La série ici (2012 - 2013) présentée retrace l’expérience multiple de cette mémoire capitale, les descendants des révolutionnaires, le panthéon du vaudou haïtien, l’épopée des descendants « polonais », le carnaval de Jacmel, les objets-reliques de héros nationaux, et les nouvelles formes de réappropriation du passé, jusqu’à l’impressionnante initiative populaire du « Mouvement pour la Réussite de l’Image des Héros de l’Indépendance d’Haïti ».
En Haïti, la mémoire de la Révolution ne peut pas ignorer l’organisation spécifique de sa société, de type vertical, où, à chaque groupe social correspond une histoire particulière. D’un coté, celle de l’élite au pouvoir, constituée, en plus grand nombre, par les descendants des « affranchis » ou des « libres de couleur » (désignés par le terme « mulâtres ») et de l’autre coté, la mémoire populaire des paysans, à la campagne ou dans les périphéries urbaines, descendants des esclaves africains et créoles. De Jacmel au Cap, en passant par Port-Au-Prince, les familles issues de la petite et grande bourgeoisie ont hérité une mémoire familiale fondée sur des récits oraux, sur des documents d’archive et plus rarement sur des objets. Certaines parmi d’elles ont effectué des recherches généalogiques en s’intéressant de plus prêt à la complexité de leur histoire familiale qui n’est jamais à sens univoque : ascendance servile et ascendance libre se combinent souvent dans le même arbre généalogique, comme dans le cas de Lorraine Steed, descendante d’une riche famille mulâtre haïtienne dont l’ancêtre fut « Modeste l’Africaine », une jeune femme esclave née en Ethiopie.
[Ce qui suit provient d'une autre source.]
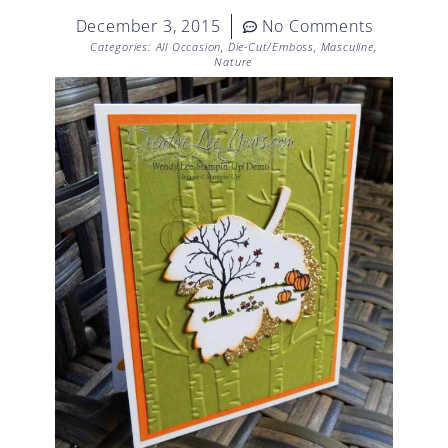
December 3, 2015
No Comments
Categories:
All Occasion
,
Die-Cut/Emboss
,
Masculine
,
Nature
Ces familles sont souvent liées aux personnalités politiques de l’histoire haïtienne. Mais une figure se détache des autres : l’héros révolutionnaire Jean Jacques Dessalines. La plupart de ces anciennes familles revendiquent une ascendance directe du général Dessalines considéré dans l’imaginaire collectif le vrai libérateur de l’île (et non, Toussaint Louverture, comme voudrait la tradition républicaine européenne).
Les couches paysannes, désormais en grand partie urbanisées, ont intégré la mémoire de l’esclavage dans d’autres formes de narrations que celles du récit familial. Elles portent une mémoire collective ancestrale qui a choisi la religion vaudou comme lieu principale d’expression.
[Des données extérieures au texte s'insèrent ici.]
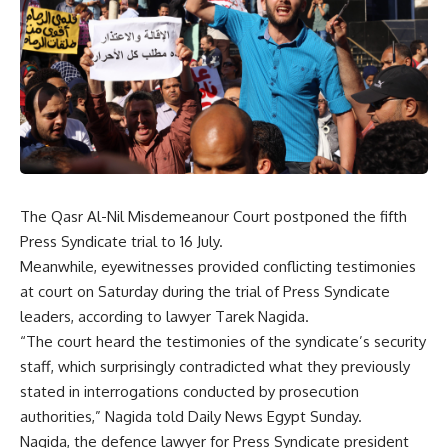
The Qasr Al-Nil Misdemeanour Court postponed the fifth
Press Syndicate trial to 16 July.
Meanwhile, eyewitnesses provided conflicting testimonies
at court on Saturday during the trial of Press Syndicate
leaders, according to lawyer Tarek Nagida.
“The court heard the testimonies of the syndicate’s security
staff, which surprisingly contradicted what they previously
stated in interrogations conducted by prosecution
authorities,” Nagida told Daily News Egypt Sunday.
Nagida, the defence lawyer for Press Syndicate president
A coté des ses pratiques, les activités du « Mouvement pour la Réussite de l’Image des Héros de l’Indépendance de Haïti » sont révélatrices d’une mémoire sélective poussée jusqu’aux extrêmes. Cette association, fondée en 2006 par Destiné Jean Marcellus, alias « Dessalines », est située dans la commune de Croix-de-Bouquets, à quelques kilomètres de la capitale. Le mouvement regroupe une vingtaine des jeunes, hommes et femmes, issues des classes défavorisées de la capitale, des chômeurs, des étudiants universitaires et des travailleurs actifs. Les jeunes sillonnent les quartiers des principales villes, Jacmel, Port au Prince, Gonaïves, Le Cap, invités à l’occasion des grandes fêtes nationales (le 1er janvier de chaque année pour le jour de l’indépendance, le 18 novembre, pour la bataille de Vertières, etc.), répondant à un public de plus en plus nombreux et fidèle à la cause du mouvement. Sous l’égide de leur fondateur, ils mettent en scène les principaux héros de la Révolution, aidé par un déguisement minutieux, par une panoplie de gestes, de chants et de paroles qui renvoient directement à l’époque révolutionnaire. L’objectif revendiqué de la représentation est d’ordre pédagogique : « enseigner aux nouvelles générations, précaires et peu instruites, l’histoire glorieuse de la Révolution haïtienne ».
Dans un mélange d’éléments hétéroclites empruntés à l’histoire et à la mythologie, la réappropriation de la mémoire débouche ici à son plus grand paroxysme : la réincarnation de la Révolution. Le passé ressurgi au présent. Le peuple des bas-fonds se mute en héros, en vainqueur et devient l’unique protagoniste de l’Histoire, du moins le temps d’une représentation.